- _Task directions_: Look through the data for the string "from". Copy every line where it is found.

- _Information supplied_:
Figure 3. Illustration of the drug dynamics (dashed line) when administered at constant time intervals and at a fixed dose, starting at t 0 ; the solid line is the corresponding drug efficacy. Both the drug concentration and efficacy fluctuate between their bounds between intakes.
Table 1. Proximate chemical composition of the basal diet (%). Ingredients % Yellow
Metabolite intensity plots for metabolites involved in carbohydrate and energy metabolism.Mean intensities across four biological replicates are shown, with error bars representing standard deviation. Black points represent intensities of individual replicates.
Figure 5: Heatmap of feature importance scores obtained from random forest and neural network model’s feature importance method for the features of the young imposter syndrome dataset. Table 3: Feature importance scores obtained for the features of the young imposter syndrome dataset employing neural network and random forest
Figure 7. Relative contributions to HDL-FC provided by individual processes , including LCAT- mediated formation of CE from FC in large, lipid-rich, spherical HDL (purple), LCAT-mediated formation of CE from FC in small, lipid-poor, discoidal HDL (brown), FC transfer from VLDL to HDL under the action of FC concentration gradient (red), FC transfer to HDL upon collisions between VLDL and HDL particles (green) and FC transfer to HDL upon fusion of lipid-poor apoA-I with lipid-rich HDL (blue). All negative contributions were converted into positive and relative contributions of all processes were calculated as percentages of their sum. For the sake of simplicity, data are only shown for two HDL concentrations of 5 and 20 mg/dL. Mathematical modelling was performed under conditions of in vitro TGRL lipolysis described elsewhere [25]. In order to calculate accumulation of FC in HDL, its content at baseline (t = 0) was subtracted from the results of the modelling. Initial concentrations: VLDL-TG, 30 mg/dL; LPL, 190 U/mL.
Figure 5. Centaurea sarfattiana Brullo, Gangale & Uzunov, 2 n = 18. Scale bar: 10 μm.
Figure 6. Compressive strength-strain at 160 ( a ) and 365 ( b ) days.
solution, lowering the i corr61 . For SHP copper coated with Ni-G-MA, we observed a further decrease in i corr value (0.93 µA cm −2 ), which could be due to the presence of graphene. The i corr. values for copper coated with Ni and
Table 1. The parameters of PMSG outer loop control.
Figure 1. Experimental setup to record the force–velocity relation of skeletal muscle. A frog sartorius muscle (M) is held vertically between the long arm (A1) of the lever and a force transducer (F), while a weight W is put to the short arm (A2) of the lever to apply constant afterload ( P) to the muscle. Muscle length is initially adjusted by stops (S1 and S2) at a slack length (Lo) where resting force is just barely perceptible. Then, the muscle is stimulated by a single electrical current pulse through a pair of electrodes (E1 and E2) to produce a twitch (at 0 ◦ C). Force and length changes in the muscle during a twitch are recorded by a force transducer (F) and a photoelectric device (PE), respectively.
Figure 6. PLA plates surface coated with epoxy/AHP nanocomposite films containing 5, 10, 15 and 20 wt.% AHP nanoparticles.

- _Solution_:
Figure 5: Heatmap of feature importance scores obtained from random forest and neural network model’s feature importance method for the features of the young imposter syndrome dataset. Table 3: Feature importance scores obtained for the features of the young imposter syndrome dataset employing neural network and random forest
Figure 7. Relative contributions to HDL-FC provided by individual processes , including LCAT- mediated formation of CE from FC in large, lipid-rich, spherical HDL (purple), LCAT-mediated formation of CE from FC in small, lipid-poor, discoidal HDL (brown), FC transfer from VLDL to HDL under the action of FC concentration gradient (red), FC transfer to HDL upon collisions between VLDL and HDL particles (green) and FC transfer to HDL upon fusion of lipid-poor apoA-I with lipid-rich HDL (blue). All negative contributions were converted into positive and relative contributions of all processes were calculated as percentages of their sum. For the sake of simplicity, data are only shown for two HDL concentrations of 5 and 20 mg/dL. Mathematical modelling was performed under conditions of in vitro TGRL lipolysis described elsewhere [25]. In order to calculate accumulation of FC in HDL, its content at baseline (t = 0) was subtracted from the results of the modelling. Initial concentrations: VLDL-TG, 30 mg/dL; LPL, 190 U/mL.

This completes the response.